• **Document excerpt**
──────────────────────────────

Going against the grain
Many New Zealanders might have rubbished the idea of the Bledisloe Cup being contested in Hong Kong, but former All Black wing John Kirwan is all for it, saying it is the right move as rugby seeks to raise its profile across Asia.
Never known to shirk a challenge on the field, the former star is equally willing to go against the majority of the New Zealand public who have condemned the November 1 clash between the Wallabies and the All Blacks at the Hong Kong Stadium, saying it is tantamount to a travelling circus.
'I think it is fantastic the Bledisloe Cup will be played in Hong Kong this year,' Kirwan said emphatically. 'You need high-profile games like these to lift the profile and promote rugby in Asia.'
His countrymen don't think so. The mood was black as New Zealand newspapers and talk-back radio were flooded with letters and calls from an irate public who blamed rugby officialdom for selling out their beloved game.
'Rugby is no longer our national game. It would appear it belongs to the highest bidder! I wonder if we will be able to afford games in New Zealand in the future,' Mikem from Auckland wrote on The New Zealand Herald website.
'This is so absurd,' added another. 'It would be laughable if it were not so sad. The All Blacks and the Wallabies reduced to a travelling circus to cater for a wealthier international audience, while the poor old rugby public back home is shut out from involvement. A foretaste of what will now develop over the near future.'
Kirwan, 43, hopes the public back home could see the bigger picture, the masterpiece where the game's expansion in Asia will one day result in teams like Japan and China becoming powerful forces.
'You need to grow the game in Asia for this is where the future is. The region has the biggest populations in the world and if rugby is to expand, you need countries like Japan being able to hold their own with the best,' says Kirwan, who played 63 tests for the All Blacks from 1984 to 1994 and scored a then record 35 tries.
Kirwan is now head coach of Japan's national 15-a-side set-up and it is his priority to foster the game there, and in Asia. In Hong Kong this weekend to oversee the progress of the Japanese sevens squad, the former All Black will tread the turf where he once appeared as a dashing winger.
'It was in sevens, not 15s, for New Zealand,' he said, smiling. 'I played in Hong Kong four times, but I must admit I never played in a Cup-winning team. I remember playing in three finals and losing twice to Fiji and once to Australia.'
Kirwan played in Hong Kong in the mid-80s, first arriving in 1983 when he was just coming to the notice of the All Black selectors. With no Super 14 rugby then, players from the Southern Hemisphere were more readily available for sevens and while Kirwan was turning out for New Zealand his great rival, David Campese, was running out for Australia.

──────────────────────────────

• **Data shown**

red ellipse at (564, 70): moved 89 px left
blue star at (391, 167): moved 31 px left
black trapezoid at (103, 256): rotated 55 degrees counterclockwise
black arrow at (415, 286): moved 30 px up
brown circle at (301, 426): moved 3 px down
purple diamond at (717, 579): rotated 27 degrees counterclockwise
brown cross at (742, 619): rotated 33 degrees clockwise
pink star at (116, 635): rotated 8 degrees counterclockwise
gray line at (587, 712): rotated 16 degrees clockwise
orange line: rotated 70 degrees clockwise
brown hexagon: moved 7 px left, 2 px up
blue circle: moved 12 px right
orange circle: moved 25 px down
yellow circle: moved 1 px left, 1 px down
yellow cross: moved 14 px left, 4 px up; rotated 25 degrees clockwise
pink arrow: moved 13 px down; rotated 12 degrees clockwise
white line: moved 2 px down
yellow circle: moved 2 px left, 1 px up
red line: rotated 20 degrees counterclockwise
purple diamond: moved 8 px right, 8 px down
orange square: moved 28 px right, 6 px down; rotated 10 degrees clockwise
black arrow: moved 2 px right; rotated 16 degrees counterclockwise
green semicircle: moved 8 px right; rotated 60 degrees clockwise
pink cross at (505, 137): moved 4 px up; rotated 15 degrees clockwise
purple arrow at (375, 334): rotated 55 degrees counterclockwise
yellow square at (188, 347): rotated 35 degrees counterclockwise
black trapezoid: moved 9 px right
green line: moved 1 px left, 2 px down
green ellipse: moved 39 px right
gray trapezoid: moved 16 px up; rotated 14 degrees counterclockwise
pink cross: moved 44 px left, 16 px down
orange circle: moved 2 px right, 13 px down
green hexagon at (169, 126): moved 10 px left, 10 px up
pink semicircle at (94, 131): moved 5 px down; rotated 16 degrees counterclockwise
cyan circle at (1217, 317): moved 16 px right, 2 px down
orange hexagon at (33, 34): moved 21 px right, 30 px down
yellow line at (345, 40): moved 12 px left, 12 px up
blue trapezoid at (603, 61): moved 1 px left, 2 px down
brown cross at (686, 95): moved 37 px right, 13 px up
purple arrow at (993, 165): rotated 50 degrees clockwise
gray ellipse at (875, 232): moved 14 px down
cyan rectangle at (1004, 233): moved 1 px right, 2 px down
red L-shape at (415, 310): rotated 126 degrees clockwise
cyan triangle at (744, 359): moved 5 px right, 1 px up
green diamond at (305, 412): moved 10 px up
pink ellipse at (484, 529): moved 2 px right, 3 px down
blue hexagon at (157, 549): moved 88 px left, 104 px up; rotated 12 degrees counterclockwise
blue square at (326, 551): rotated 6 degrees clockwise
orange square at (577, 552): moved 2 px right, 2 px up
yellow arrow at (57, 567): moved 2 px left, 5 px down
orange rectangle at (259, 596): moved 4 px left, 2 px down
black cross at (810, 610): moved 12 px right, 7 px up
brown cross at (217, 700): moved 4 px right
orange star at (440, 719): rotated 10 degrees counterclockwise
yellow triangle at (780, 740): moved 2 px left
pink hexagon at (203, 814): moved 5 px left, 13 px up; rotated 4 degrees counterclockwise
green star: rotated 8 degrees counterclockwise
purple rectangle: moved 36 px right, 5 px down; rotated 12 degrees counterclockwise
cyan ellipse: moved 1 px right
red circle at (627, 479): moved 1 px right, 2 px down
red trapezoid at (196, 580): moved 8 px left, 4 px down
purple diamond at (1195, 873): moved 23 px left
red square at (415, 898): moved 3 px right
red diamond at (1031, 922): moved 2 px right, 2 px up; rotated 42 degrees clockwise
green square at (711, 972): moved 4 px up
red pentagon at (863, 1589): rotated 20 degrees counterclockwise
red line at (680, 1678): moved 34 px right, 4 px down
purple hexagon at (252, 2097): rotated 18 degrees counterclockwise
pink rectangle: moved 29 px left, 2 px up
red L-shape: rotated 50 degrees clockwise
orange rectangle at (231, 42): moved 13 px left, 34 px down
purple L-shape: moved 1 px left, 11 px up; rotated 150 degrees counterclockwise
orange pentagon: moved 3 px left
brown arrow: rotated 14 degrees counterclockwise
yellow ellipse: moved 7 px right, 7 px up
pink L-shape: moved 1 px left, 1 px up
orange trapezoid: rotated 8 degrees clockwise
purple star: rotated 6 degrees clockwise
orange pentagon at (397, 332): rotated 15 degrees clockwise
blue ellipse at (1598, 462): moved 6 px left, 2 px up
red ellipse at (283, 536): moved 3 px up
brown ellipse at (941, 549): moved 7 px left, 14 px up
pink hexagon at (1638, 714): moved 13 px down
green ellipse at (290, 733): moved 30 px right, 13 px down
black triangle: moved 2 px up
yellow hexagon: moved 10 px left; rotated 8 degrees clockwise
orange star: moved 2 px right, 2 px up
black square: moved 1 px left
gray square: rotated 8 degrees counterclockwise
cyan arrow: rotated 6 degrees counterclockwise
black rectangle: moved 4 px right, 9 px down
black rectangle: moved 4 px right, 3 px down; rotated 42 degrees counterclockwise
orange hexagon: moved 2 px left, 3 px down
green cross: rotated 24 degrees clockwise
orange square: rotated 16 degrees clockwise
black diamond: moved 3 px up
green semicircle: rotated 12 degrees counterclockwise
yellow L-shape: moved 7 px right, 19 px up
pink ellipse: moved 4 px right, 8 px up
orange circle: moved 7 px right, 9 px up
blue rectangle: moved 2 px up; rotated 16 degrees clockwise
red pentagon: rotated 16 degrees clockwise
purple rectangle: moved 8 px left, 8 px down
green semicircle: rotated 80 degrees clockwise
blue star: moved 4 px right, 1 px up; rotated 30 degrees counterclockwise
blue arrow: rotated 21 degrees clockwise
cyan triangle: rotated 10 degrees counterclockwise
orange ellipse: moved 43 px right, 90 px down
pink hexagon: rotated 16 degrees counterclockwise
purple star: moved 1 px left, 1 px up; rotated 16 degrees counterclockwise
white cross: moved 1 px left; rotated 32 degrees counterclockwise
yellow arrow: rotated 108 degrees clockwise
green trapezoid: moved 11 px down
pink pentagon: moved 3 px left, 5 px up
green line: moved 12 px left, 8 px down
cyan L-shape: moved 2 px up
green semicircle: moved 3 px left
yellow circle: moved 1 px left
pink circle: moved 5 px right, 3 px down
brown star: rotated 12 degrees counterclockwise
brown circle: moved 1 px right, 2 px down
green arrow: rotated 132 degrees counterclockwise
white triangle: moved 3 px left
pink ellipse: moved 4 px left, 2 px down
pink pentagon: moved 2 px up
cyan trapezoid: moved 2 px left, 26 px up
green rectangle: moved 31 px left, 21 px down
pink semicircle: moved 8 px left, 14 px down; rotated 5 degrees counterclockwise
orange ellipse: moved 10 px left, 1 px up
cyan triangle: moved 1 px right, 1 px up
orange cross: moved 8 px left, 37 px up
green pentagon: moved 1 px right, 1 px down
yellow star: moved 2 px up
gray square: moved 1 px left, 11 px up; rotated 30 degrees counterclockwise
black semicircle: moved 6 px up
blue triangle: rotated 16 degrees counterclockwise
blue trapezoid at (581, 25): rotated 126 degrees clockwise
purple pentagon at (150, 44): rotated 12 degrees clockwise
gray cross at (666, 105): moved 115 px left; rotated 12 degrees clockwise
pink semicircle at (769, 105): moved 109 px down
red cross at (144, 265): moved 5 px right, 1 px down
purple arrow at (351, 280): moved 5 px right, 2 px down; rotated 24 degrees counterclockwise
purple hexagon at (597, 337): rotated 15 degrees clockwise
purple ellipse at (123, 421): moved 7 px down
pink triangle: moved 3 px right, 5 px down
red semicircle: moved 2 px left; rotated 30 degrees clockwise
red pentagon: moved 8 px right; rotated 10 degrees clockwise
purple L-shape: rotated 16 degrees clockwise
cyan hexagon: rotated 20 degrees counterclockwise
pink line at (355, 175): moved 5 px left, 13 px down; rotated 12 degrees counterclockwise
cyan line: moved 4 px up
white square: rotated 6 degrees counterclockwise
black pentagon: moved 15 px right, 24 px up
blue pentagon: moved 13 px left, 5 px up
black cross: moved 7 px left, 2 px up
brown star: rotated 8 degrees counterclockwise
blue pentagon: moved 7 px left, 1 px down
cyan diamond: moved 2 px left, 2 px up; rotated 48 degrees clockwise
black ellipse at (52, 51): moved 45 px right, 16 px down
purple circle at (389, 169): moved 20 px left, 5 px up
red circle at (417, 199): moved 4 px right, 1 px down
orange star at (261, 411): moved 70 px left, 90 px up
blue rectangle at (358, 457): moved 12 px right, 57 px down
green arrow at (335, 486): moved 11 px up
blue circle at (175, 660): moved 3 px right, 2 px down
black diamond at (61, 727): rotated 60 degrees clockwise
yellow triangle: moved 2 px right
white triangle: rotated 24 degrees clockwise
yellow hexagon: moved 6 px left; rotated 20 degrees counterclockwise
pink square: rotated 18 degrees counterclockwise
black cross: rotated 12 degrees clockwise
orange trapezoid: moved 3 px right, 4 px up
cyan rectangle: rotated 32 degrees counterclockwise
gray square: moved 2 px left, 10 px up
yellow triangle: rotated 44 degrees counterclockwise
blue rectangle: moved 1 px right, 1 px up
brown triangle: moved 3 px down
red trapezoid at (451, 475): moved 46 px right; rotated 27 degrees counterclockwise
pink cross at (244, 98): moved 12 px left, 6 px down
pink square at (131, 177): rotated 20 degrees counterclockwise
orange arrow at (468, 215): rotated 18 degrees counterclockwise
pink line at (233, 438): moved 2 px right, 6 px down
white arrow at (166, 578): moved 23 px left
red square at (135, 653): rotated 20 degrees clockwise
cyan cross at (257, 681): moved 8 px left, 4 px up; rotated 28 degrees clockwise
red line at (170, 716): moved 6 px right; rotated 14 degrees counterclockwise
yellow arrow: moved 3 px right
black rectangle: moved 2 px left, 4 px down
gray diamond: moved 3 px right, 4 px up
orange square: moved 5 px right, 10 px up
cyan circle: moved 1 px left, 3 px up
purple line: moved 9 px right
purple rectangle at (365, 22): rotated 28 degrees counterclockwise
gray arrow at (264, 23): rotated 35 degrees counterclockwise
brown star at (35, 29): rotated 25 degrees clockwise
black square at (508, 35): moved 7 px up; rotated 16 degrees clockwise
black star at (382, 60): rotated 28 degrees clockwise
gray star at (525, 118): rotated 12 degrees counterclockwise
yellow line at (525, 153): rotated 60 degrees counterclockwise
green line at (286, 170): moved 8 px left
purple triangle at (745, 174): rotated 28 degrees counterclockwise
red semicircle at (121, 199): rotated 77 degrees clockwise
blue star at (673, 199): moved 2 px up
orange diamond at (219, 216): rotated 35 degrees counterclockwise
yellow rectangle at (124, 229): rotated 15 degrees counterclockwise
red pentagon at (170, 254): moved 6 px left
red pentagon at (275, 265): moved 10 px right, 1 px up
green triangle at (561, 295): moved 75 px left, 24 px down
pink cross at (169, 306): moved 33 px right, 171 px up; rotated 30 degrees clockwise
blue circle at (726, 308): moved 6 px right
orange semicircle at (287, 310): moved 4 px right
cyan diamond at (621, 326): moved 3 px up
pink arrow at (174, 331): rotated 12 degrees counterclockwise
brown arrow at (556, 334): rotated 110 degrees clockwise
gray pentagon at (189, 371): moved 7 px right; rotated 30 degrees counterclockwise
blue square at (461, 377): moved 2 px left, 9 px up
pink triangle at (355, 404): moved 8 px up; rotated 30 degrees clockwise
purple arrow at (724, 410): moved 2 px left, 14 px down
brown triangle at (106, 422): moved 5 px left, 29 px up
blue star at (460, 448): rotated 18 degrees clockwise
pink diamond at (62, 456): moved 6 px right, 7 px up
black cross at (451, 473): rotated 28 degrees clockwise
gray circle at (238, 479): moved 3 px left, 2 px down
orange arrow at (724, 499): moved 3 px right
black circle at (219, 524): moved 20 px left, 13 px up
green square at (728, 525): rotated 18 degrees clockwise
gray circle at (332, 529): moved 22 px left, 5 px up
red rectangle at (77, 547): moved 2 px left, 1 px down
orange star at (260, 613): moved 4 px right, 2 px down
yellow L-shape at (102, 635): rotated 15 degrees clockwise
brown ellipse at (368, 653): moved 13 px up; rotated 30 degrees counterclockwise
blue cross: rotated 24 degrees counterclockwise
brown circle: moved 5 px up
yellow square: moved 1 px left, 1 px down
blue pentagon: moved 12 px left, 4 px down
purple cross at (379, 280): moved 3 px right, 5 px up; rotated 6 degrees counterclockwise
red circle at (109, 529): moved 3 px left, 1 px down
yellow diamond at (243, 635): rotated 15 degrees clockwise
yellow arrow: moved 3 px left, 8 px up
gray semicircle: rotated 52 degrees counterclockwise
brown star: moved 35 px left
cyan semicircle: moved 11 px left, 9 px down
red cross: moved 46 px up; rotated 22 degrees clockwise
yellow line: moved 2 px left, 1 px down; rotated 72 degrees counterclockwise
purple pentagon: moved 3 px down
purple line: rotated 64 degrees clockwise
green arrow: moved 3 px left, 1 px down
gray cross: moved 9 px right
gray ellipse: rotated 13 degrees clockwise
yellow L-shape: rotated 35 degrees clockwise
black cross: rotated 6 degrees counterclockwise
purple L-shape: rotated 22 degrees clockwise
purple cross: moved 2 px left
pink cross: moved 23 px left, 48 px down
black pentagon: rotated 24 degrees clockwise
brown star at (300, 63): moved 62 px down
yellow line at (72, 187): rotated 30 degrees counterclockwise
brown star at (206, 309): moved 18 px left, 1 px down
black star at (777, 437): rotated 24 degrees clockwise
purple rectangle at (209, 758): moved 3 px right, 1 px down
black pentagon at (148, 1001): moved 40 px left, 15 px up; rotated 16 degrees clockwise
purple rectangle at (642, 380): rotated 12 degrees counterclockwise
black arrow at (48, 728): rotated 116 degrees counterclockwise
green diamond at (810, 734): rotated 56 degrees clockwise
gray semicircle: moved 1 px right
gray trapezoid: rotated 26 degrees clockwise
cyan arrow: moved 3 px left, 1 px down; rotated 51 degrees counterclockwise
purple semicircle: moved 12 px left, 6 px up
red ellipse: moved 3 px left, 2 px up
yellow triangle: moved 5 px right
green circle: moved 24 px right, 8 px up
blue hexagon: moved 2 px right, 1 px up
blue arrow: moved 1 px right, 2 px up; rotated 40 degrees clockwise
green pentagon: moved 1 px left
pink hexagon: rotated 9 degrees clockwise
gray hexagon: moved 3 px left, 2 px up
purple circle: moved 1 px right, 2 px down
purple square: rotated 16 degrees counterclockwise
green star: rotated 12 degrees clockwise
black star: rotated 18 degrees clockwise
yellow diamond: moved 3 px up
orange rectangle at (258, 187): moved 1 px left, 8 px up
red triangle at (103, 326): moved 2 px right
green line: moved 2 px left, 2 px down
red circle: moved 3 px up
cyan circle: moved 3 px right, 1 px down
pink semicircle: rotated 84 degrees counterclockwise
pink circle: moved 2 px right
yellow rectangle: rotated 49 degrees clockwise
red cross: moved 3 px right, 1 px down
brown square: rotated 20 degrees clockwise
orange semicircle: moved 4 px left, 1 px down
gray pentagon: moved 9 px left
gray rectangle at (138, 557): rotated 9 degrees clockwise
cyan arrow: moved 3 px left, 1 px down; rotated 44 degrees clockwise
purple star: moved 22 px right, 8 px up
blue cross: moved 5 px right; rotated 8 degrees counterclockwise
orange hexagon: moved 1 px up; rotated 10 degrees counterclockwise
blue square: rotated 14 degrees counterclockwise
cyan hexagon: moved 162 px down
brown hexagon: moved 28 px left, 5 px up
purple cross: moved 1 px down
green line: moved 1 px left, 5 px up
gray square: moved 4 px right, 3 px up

──────────────────────────────

• **Set tasks**
1. Translate this sentence from the rugby article into Spanish: "Kirwan is now head coach of Japan's national 15-a-side set-up and it is his priority to foster the game there, and in Asia."
2. Express the records from their start through the line containing "cyan triangle at" as a JSON list of strings, one string per line, omitting blank lines.
The rugby article and the records have no connection to each other.

• **Solutions in order**
1. Kirwan es ahora el entrenador principal de la selección nacional de Japón de rugby a 15, y su prioridad es fomentar el juego allí y en Asia.

2.
[
  "red ellipse at (564, 70): moved 89 px left",
  "blue star at (391, 167): moved 31 px left",
  "black trapezoid at (103, 256): rotated 55 degrees counterclockwise",
  "black arrow at (415, 286): moved 30 px up",
  "brown circle at (301, 426): moved 3 px down",
  "purple diamond at (717, 579): rotated 27 degrees counterclockwise",
  "brown cross at (742, 619): rotated 33 degrees clockwise",
  "pink star at (116, 635): rotated 8 degrees counterclockwise",
  "gray line at (587, 712): rotated 16 degrees clockwise",
  "orange line: rotated 70 degrees clockwise",
  "brown hexagon: moved 7 px left, 2 px up",
  "blue circle: moved 12 px right",
  "orange circle: moved 25 px down",
  "yellow circle: moved 1 px left, 1 px down",
  "yellow cross: moved 14 px left, 4 px up; rotated 25 degrees clockwise",
  "pink arrow: moved 13 px down; rotated 12 degrees clockwise",
  "white line: moved 2 px down",
  "yellow circle: moved 2 px left, 1 px up",
  "red line: rotated 20 degrees counterclockwise",
  "purple diamond: moved 8 px right, 8 px down",
  "orange square: moved 28 px right, 6 px down; rotated 10 degrees clockwise",
  "black arrow: moved 2 px right; rotated 16 degrees counterclockwise",
  "green semicircle: moved 8 px right; rotated 60 degrees clockwise",
  "pink cross at (505, 137): moved 4 px up; rotated 15 degrees clockwise",
  "purple arrow at (375, 334): rotated 55 degrees counterclockwise",
  "yellow square at (188, 347): rotated 35 degrees counterclockwise",
  "black trapezoid: moved 9 px right",
  "green line: moved 1 px left, 2 px down",
  "green ellipse: moved 39 px right",
  "gray trapezoid: moved 16 px up; rotated 14 degrees counterclockwise",
  "pink cross: moved 44 px left, 16 px down",
  "orange circle: moved 2 px right, 13 px down",
  "green hexagon at (169, 126): moved 10 px left, 10 px up",
  "pink semicircle at (94, 131): moved 5 px down; rotated 16 degrees counterclockwise",
  "cyan circle at (1217, 317): moved 16 px right, 2 px down",
  "orange hexagon at (33, 34): moved 21 px right, 30 px down",
  "yellow line at (345, 40): moved 12 px left, 12 px up",
  "blue trapezoid at (603, 61): moved 1 px left, 2 px down",
  "brown cross at (686, 95): moved 37 px right, 13 px up",
  "purple arrow at (993, 165): rotated 50 degrees clockwise",
  "gray ellipse at (875, 232): moved 14 px down",
  "cyan rectangle at (1004, 233): moved 1 px right, 2 px down",
  "red L-shape at (415, 310): rotated 126 degrees clockwise",
  "cyan triangle at (744, 359): moved 5 px right, 1 px up"
]